臨床的には、肝臓手術時に重要な指標となり、特に肝左葉切除術においては左三角間膜の剥離が必須となります(Bismuth, 2013)。また、肝移植手術においても、ドナー肝摘出時やレシピエントへの移植時に適切に処理する必要があります(Busuttil and Klintmalm, 2015)。

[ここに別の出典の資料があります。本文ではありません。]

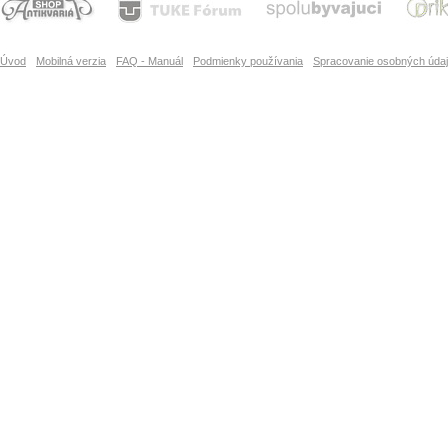
Úvod
Mobilná verzia
FAQ - Manuál
Podmienky používania
Spracovanie osobných úda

腹腔鏡下肝切除術では、左三角間膜の剥離が手術視野の確保と肝臓の授動において重要な手技となります(Cherqui et al., 2016)。不適切な剥離は出血や横隔膜損傷のリスクを伴うため、慎重な手技が求められます(Wakabayashi et al., 2015)。また、肝腫瘍の局在診断や切除範囲の決定においても、左三角間膜の解剖学的位置関係を理解することが不可欠です(Makuuchi et al., 2002)。

病理学的重要性

左三角間膜の周囲には横隔膜下腔があり、この部位に膿瘍や血腫が形成されることがあるため、画像診断において注意すべき解剖学的ランドマークでもあります(Meyers, 2015)。稀に先天的な形成異常があり、これが肝臓の可動性増加(遊走肝)の原因となることもあります(Tirkes et al., 2012)。

CTやMRIによる画像診断では、左三角間膜の肥厚や造影効果の増強が腹膜炎や炎症性疾患の指標となることがあります(Lee et al., 2017)。また、肝転移や腹膜播種の評価においても、左三角間膜周囲の異常所見は重要な診断的意義を持ちます(Coakley et al., 2002)。肝硬変患者では、門脈圧亢進に伴う側副血行路が左三角間膜内に発達することがあり、これが術中出血のリスク因子となります(de Franchis et al., 2015)。